Bunun tam eda davasından farkı, belirlenebilen miktarın talebi yerine, kısmi bir miktarın istenebilmesidir. Örneğin belirsiz bir alacak için alacaklı tarafından belirsiz alacak davası açıldığında ve 100,00 TL için tahsil, kalan miktarı için ise alacağın tespiti istendiğinde kısmi eda külli tespit davasından söz edilir. Zira alacaklı işveren veya resmi kurum kayıtlarında geçen belirleyebildiği miktarı davaya konu etmek yerine, farazi bir miktar için talepte bulunmuştur. Sözü edilen davanın kısmi davadan farkı ise, alacaklının kısmi dava açtığını belirtmeksizin belirsiz alacak davasından söz ederek taleplerde bulunmasına dayanır. Yukarıda açıklandığı üzere belirsiz bir alacak için alacaklının açıkça kısmi dava açtığını belirterek talepte bulunması veya belirsiz alacaktan söz edilmeksizin kısmi taleplerde bulunulması halinde davanın kısmi dava olarak açıldığı kabul edilir.
Kısmi eda külli tespit davasının açıldığı anda alacağın tamamı için zamanaşımı kesilir. Yargılama sırasındaki işleminden veya hâkimin her kararından sonra yeniden işlemeye başlayacağından yargılama sırasında alacağın zamanaşımına uğradığından söz edilemez. Bu nedenle yargılama sırasında arttırılan taleplere karşı yapılan zamanaşımı defi sonuca etkili değildir.
Ancak faiz başlangıcı açısından tahsil amaçlı belirsiz alacak davasından farklı bir durum vardır. Kıdem tazminatı dışındaki alacaklarda, davadan önce temerrüt olmadığı taktirde davaya konu edilen miktarlar için faiz başlangıcı olarak dava tarihi kabul edilmelidir. Dava dilekçesi ile alacağın kalan kısmının sadece tespiti istenmiş olmakla, belirlenen bakiye alacak miktarına ilerde talep edildiği tarihten itibaren faiz yürütülmesine karar verilmelidir.
a)Somut uyuşmazlıkta, davacı kısmi eda külli tespit istemli belirsiz alacak davası açmıştır. Yukarıda da belirtildiği üzere yargılama sırasında arttırılan taleplere karşı yapılan zamanaşımı definin hukuki sonucu olmadığından davacının talep artırım dilekçesi üzerine davalı tarafından ileri sürülen zamanaşımı definin dikkate alınarak sonuca gidilmesi isabetsizdir.
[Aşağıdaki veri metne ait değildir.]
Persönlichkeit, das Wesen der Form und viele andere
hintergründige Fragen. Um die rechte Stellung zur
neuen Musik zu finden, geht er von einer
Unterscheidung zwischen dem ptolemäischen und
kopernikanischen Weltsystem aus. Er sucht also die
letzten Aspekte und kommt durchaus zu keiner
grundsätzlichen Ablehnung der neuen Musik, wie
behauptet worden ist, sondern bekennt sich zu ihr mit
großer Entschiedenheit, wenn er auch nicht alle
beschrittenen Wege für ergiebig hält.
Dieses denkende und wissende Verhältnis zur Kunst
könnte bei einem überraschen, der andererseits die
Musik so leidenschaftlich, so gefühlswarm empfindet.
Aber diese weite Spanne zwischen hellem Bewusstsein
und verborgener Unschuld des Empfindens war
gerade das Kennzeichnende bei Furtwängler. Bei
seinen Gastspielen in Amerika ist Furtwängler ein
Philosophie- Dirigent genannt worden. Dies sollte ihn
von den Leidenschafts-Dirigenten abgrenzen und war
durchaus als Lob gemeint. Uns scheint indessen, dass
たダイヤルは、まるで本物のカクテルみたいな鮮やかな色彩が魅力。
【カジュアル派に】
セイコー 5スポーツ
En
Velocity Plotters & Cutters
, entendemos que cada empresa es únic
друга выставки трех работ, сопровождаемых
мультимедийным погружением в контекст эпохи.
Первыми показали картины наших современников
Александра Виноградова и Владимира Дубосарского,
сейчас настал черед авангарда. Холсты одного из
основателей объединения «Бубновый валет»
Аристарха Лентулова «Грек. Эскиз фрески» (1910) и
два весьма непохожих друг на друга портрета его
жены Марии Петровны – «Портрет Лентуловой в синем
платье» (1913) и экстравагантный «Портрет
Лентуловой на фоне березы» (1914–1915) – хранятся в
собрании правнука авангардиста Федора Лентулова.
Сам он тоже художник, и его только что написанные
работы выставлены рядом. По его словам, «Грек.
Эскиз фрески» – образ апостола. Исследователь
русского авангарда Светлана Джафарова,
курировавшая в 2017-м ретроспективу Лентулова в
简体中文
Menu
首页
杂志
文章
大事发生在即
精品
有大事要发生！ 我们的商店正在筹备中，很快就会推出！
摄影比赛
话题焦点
b) Somut uyuşmazlıkta davalının ihtarname yollanarak işçilik alacakları konusunda temerrüde düşürüldüğü sabit olmakla ihtarnamede davalının “...tebliğ tarihinden itibaren 5(beş) gün içerisinde” ödeme yapması belirtilmiş ancak dosya içerisinde ihtarın tebliğine ilişkin tebligat parçasına rastlanmamıştır. Tebligat parçası getirtilerek davalının temerrüde düşüp düşmediği saptanarak temerrüt söz konusu ise kıdem tazminatı dışındaki alacakların tamamına, temerrüt itibaren faize hükmedilmesi gerekirken, temerrüt olgusunun araştırılmaksızın dava ve ıslah tarihinden itibaren faize hükmedilmesi hatalıdır.
3- Somut uyuşmazlıkta, karineye dayalı makul indirim hariç reddedilen miktar 14.952,38 TL. olup, davalı lehine 1.795,00 TL vekalet ücretine hükmedilmesi gerekirken 2.970,17 TL. ye hükmedilmesi hatalı olup bozmayı gerektirmiştir.
F) Sonuç:
Temyiz olunan kararın, yukarıda yazılı nedenlerden dolayı BOZULMASINA, peşin alınan temyiz harcının isteği halinde ilgiliye iadesine, 20.02.2018 tarihinde oybirliğiyle karar verildi.